**Extrait du document**
63      Toutefois, en vertu des principes de bonne administration et de coopération loyale entre les institutions de l’Union et les États membres, la Commission était tenue de s’assurer que les conditions prévues dans le présent appel d’offres n’incitaient pas les soumissionnaires potentiels à violer la législation nationale belge susceptible de s’appliquer au contrat en cause en l’espèce (voir, par analogie, arrêts du Tribunal AICS/Parlement, point 62 supra, point 41, et du 11 juin 2002, AICS/Parlement, T‑365/00, Rec. p. II‑2719, point 63), cette question relevant de l’appréciation des faits (arrêt du Tribunal du 11 juin 2002, AICS/Parlement, précité, point 63).

64      En l’espèce, le Tribunal constate que, à la suite de la lettre de la requérante du 2 novembre 2007, dans laquelle celle-ci attirait l’attention de la Commission sur le fait que son offre était conforme aux dispositions de l’article 40 de la loi belge sur les pratiques du commerce, la Commission a demandé à l’attributaire, par lettre du 3 décembre 2007, de confirmer que son offre respectait la législation applicable et, en particulier, qu’elle ne vendait pas à perte, ce que l’attributaire a confirmé par lettre du 4 décembre 2007. Ce faisant, il y a lieu de considérer qu’elle a veillé à ne pas l’inciter à violer la législation nationale belge susceptible de s’appliquer au contrat en cause en l’espèce.

65      En outre, le Tribunal considère que la requérante n’a pas démontré que l’offre de l’attributaire impliquait manifestement ou nécessairement une violation de l’article 40 de la loi belge sur les pratiques du commerce. En effet, la requérante se contente de supposer que l’attributaire avait bénéficié d’une remise identique à la sienne et se fonde uniquement, pour affirmer que l’offre de l’attributaire constituait une vente à perte au sens de l’article 40 de la loi belge sur les pratiques du commerce, sur la lettre du fournisseur. Selon la requérante, il ressortirait de ladite lettre que le pourcentage de réduction maximal accordé par le fournisseur pour l’ensemble des revendeurs, y compris l’attributaire, dans le cadre de la procédure d’appel d’offres en cause était de 17,70 %.

**Extrait de données**
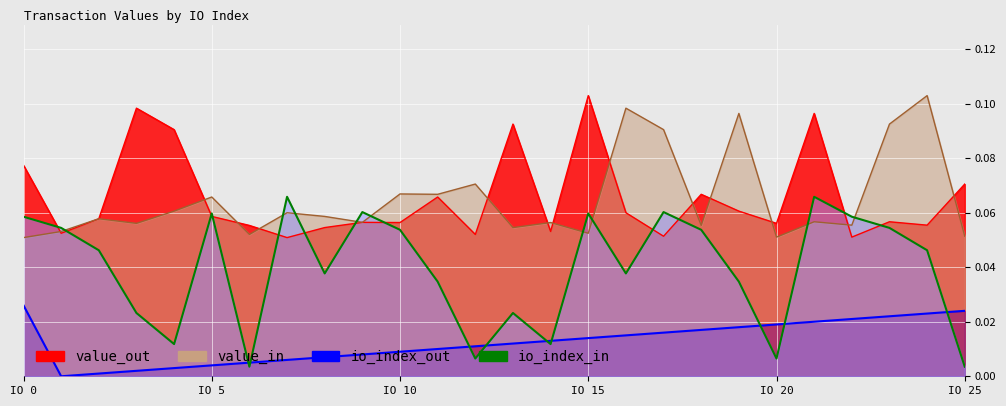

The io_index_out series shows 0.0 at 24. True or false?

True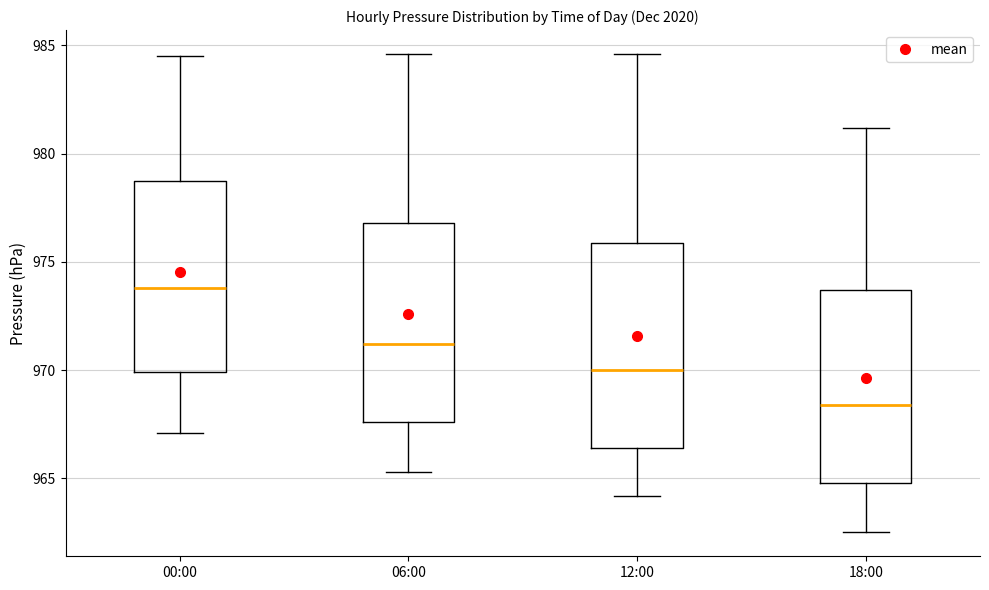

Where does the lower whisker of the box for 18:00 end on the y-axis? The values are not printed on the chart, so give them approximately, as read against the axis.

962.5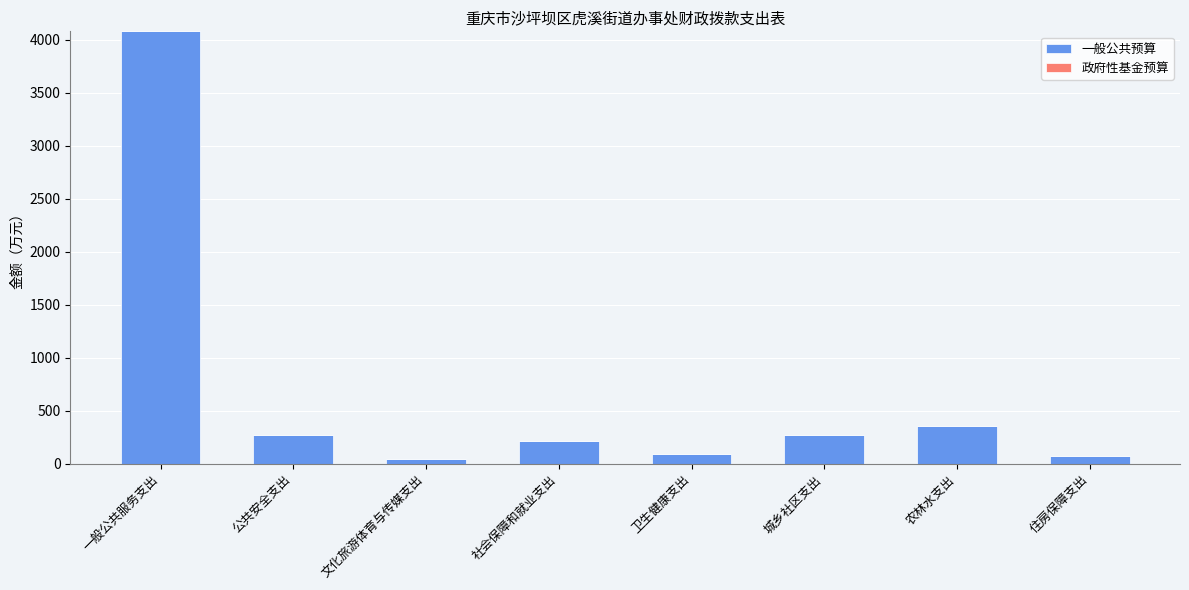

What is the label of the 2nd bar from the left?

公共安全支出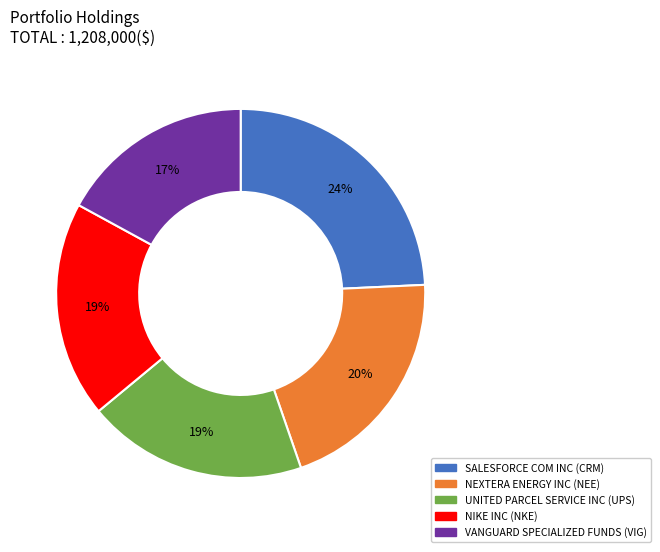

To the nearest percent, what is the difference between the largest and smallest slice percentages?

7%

--

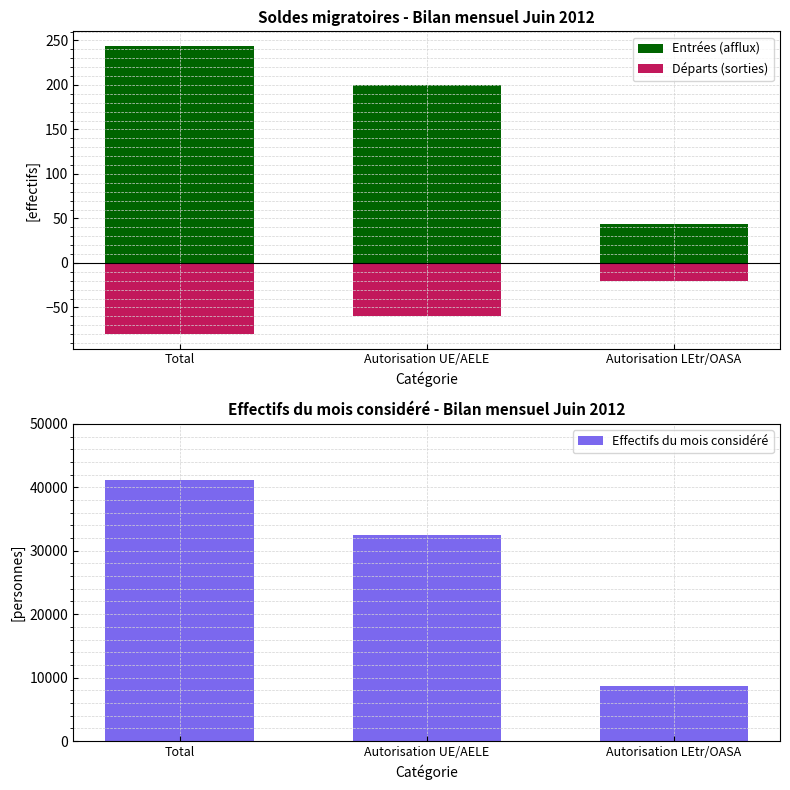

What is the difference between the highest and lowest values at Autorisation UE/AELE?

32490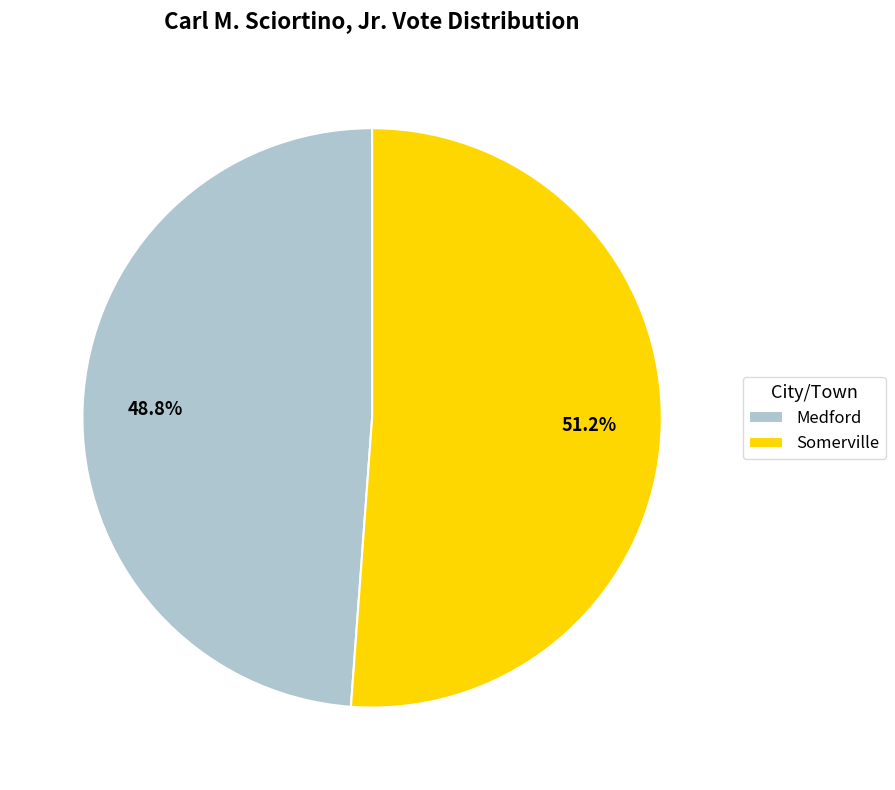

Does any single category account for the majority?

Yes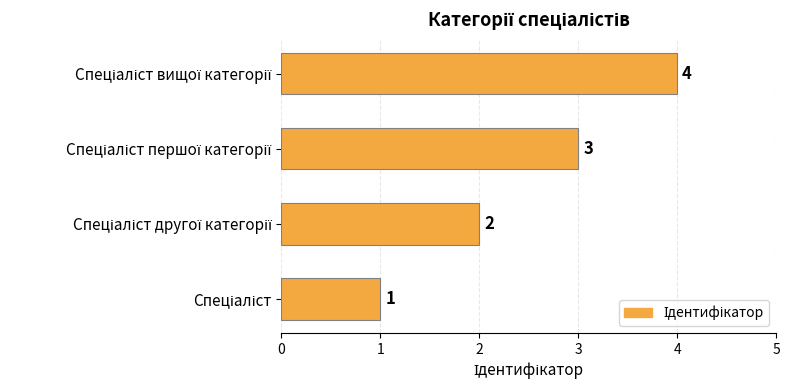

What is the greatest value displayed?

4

**Travail demandé**
**a)** Dans l'extrait sur l'appel d'offres, par quelle lettre et à quelle date l'attributaire a-t-il confirmé que son offre respectait la législation applicable ?
**b)** Rédigez la suite de l'extrait sur l'appel d'offres à partir de sa dernière phrase.

**Réponses attendues**
**a)** Par lettre du 4 décembre 2007.

**b)**
66      Cependant, il ne saurait être déduit de la lettre du fournisseur que ladite réduction proposée par la requérante dans son offre était valable pour tous les revendeurs du fournisseur.

67      En effet, aux termes des deux seuls paragraphes de ladite lettre, il est indiqué ce qui suit :

« Nous confirmons par la présente qu’en ce qui concerne l’appel d’offres mentionné en objet votre ristourne en tant que LAR pour la souscription d’un accord ‘Custom Enterprise’ est de 17,700 %.

La ristourne dont vous bénéficiez en tant que LAR dans le cadre de l’accord Select est mentionnée dans la liste de prix Microsoft Select. »

68      Il ressort des termes de la lettre du fournisseur, dont la requérante était le seul destinataire, que son auteur indiquait de manière claire le montant de la remise dont pouvait prétendre bénéficier la seule requérante. Cette présentation ne permet donc pas, faute d’autres éléments d’informations, de considérer que, comme le soutient la requérante, la remise indiquée était celle appliquée à l’ensemble des revendeurs.

69      En outre, il y a lieu de constater que l’affirmation de la requérante selon laquelle d’autres revendeurs auraient déposé une offre auprès de la Commission contenant un montant de réduction de 17,70 % constitue une simple allégation qui n’est étayée par aucun élément de preuve.

70      Dans ces conditions, à supposer que l’article 40 de la loi belge sur les pratiques du commerce soit applicable en l’espèce, la requérante n’a pas démontré que la Commission a commis une erreur manifeste dans son appréciation de la légalité de l’offre de l’attributaire au regard des dispositions dudit article.

–       Sur la branche du second moyen, tirée de la violation des modalités d’exécution

71      Il y a lieu d’examiner si, ainsi que le soutient la requérante, c’est à tort que la Commission n’a pas, au regard des informations dont elle disposait quant au caractère anormalement bas de l’offre de l’attributaire, écarté immédiatement cette dernière, sur le fondement des dispositions de l’article 139, paragraphe 1, et de l’article 146, paragraphe 4, des modalités d’exécution.

72      À cet égard, il ressort des dispositions de l’article 139, paragraphe 1, des modalités d’exécution que le pouvoir adjudicateur a l’obligation de permettre au soumissionnaire d’expliciter, voire de justifier, les caractéristiques de son offre avant de la rejeter, s’il estime qu’une offre est anormalement basse. Aussi, l’obligation de vérifier le sérieux d’une offre résulte de l’existence préalable de doutes quant à sa fiabilité, sachant en outre que cet article a pour objet principal de permettre à un soumissionnaire de ne pas être écarté de la procédure sans qu’il ait eu la possibilité de justifier la teneur de son offre qui apparaîtrait comme anormalement basse (arrêt du Tribunal du 6 juillet 2005, TQ3 Travel Solutions Belgium/Commission, T‑148/04, Rec. p. II‑2627, point 49).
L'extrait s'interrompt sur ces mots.